The monthly instalment payments for heating will at least triple in the coming year. The federal regulatory agency blames the sharp increase on the price explosion in the gas market due to dwindling Russian imports
The President of the Federal Network Agency for Electricity, Gas, Telecommunications, Post and Railway (German: Bundesnetzagentur or BNetzA), Klaus Müller, has warned of a tripling of gas prices or an even greater price increase for consumers. The agency regulates the electricity, gas, telecommunications, post and railway markets in Germany.
“For those who are now receiving their heating bills, the charges are already doubling – and that’s not even taking into account the consequences of the Ukraine war,” Müller, told Redaktionsnetzwerk Deutschland. “From 2023 onwards, gas customers will have to be prepared for a threefold increase in the rates, at the very least.”
The Federal Association of Consumer Centres reckons that a household with an average annual consumption of 20,000 kilowatt hours of gas can already expect additional costs of 1000 to 2000 euros for this year. “This amount can still increase significantly, especially if the sharply rising gas prices were passed on directly to private households,” said energy expert Thomas Engelke, in an interview with the newspaper Frankfurter Allgemeine Zeitung.
It is “absolutely realistic” that customers who currently pay 1500 euros a year for gas will be charged 4500 euros and more in the future, Müller said. “I have two messages [to consumers]. Firstly, voluntarily increase your instalment or put some money aside each month, for example into a special account.

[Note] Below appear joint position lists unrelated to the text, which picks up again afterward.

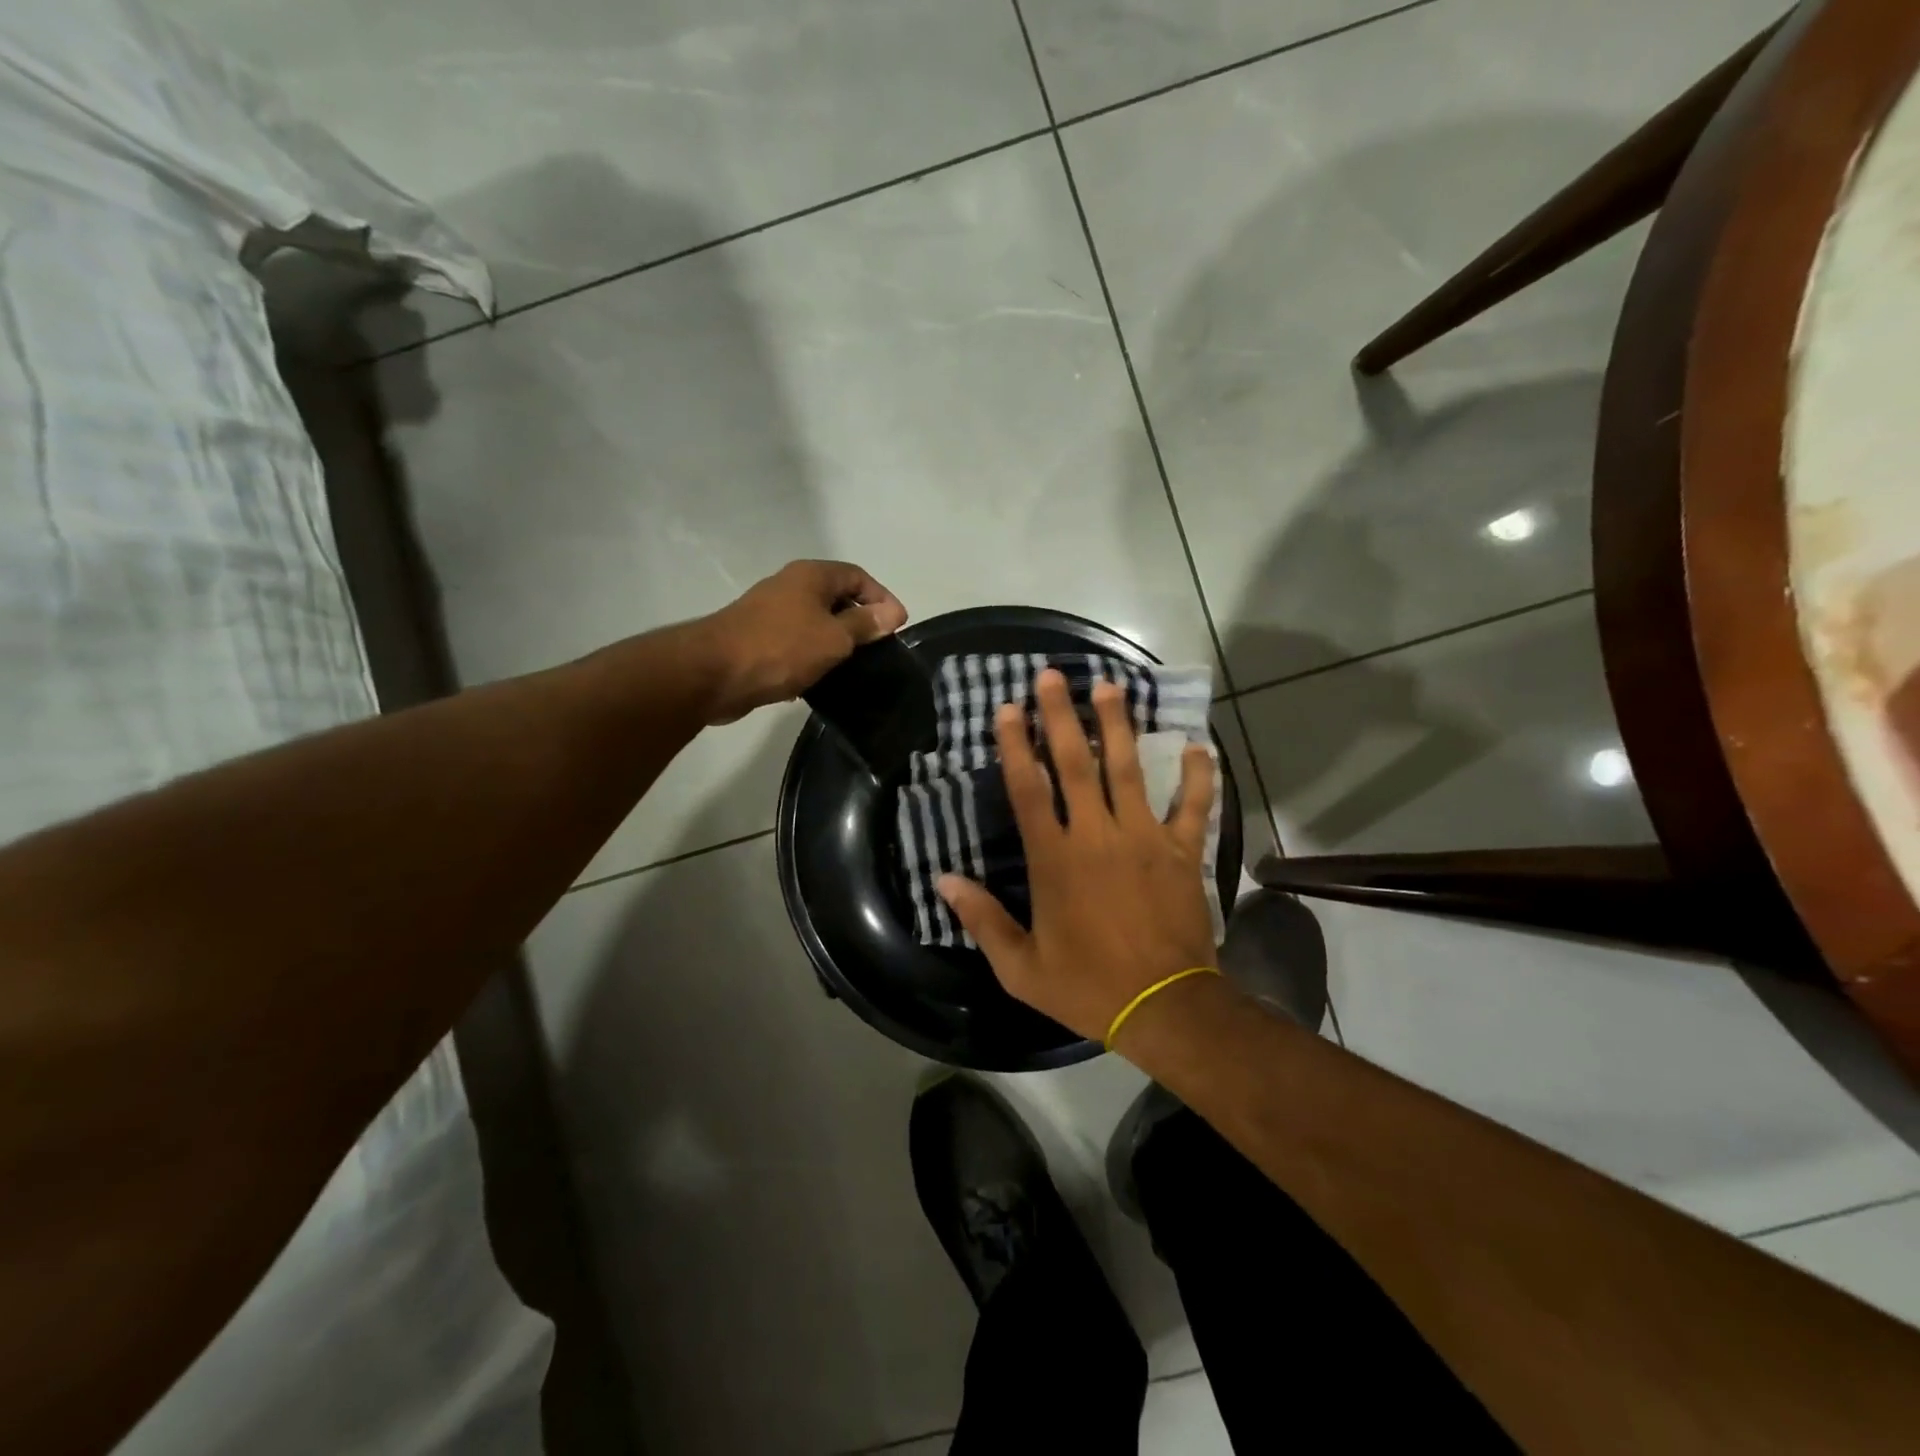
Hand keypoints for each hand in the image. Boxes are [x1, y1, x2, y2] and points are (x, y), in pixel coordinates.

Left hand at [699, 561, 906, 723]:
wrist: (715, 673)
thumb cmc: (782, 648)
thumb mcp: (834, 637)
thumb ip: (865, 624)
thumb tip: (893, 612)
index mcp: (811, 576)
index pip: (858, 576)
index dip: (882, 598)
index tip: (898, 627)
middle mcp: (791, 586)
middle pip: (837, 597)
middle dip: (861, 620)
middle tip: (880, 648)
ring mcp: (771, 612)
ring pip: (816, 622)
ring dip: (837, 641)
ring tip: (856, 666)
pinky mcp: (759, 639)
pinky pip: (797, 642)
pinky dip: (813, 656)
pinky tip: (822, 678)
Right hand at [937, 669, 1217, 1047]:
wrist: (1165, 1008)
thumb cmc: (1088, 986)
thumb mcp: (1020, 967)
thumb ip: (982, 920)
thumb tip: (943, 880)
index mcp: (1055, 860)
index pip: (1028, 790)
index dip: (1014, 746)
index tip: (1007, 708)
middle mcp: (1097, 836)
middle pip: (1076, 764)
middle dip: (1060, 716)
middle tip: (1053, 675)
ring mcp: (1144, 839)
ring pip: (1128, 770)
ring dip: (1117, 726)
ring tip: (1111, 686)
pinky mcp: (1183, 852)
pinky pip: (1194, 806)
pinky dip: (1199, 776)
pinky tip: (1199, 745)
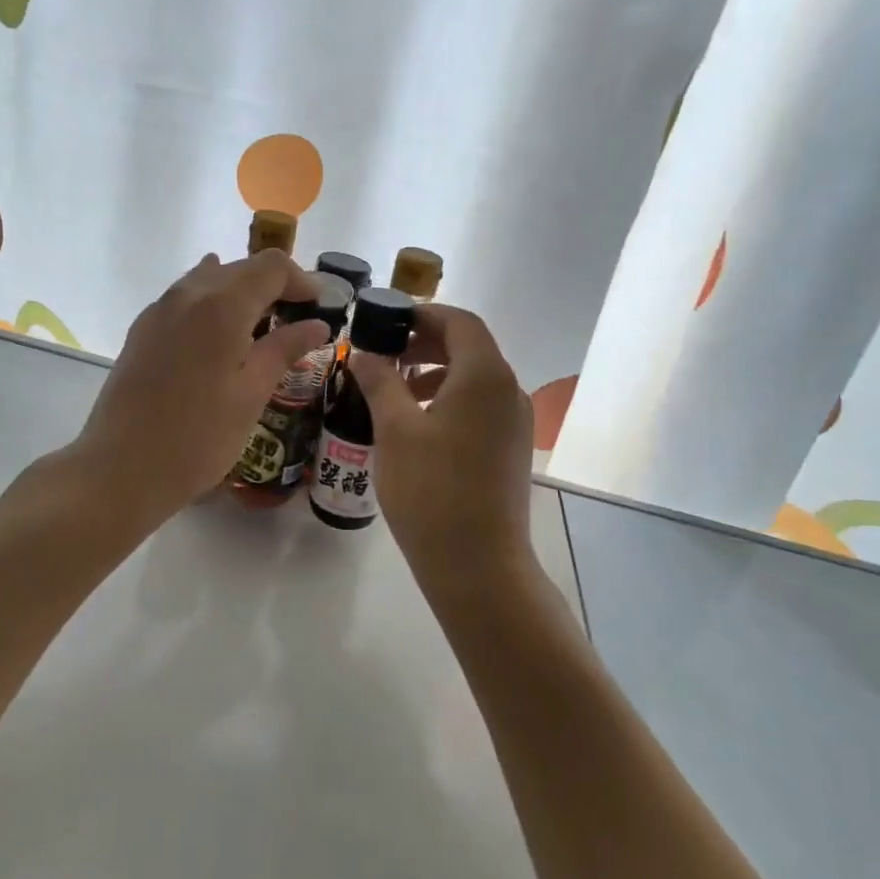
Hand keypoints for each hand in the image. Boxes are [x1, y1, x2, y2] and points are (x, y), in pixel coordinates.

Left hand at [71, 251, 327, 529]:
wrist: (121, 469)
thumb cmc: (198, 438)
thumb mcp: (252, 395)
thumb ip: (284, 350)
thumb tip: (317, 324)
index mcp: (222, 305)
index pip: (271, 266)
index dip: (301, 280)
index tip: (320, 308)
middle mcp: (187, 294)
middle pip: (240, 268)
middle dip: (274, 286)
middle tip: (296, 322)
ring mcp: (159, 310)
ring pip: (209, 280)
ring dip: (241, 294)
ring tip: (259, 330)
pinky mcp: (141, 331)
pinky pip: (185, 300)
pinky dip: (212, 306)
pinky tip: (219, 338)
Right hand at [351, 306, 534, 587]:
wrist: (478, 564)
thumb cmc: (432, 490)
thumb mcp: (395, 430)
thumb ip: (380, 381)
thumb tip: (365, 352)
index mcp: (485, 375)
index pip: (459, 321)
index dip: (422, 313)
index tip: (386, 321)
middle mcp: (508, 390)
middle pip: (469, 347)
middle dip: (425, 342)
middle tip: (383, 353)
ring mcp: (514, 422)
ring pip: (473, 378)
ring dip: (434, 372)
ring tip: (393, 389)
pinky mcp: (510, 448)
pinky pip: (479, 406)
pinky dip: (448, 399)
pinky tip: (416, 424)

Secondly, talk to your landlord or a tradesman if he is still available. What can you do to optimise your heating?”
Germany relies heavily on imported Russian gas and the war in Ukraine is drastically impacting energy prices. “Uncertainties about the continuation of Russian gas supplies are creating a noticeably gloomier outlook for the second half of the year,” the Economy ministry said in its monthly report published last week.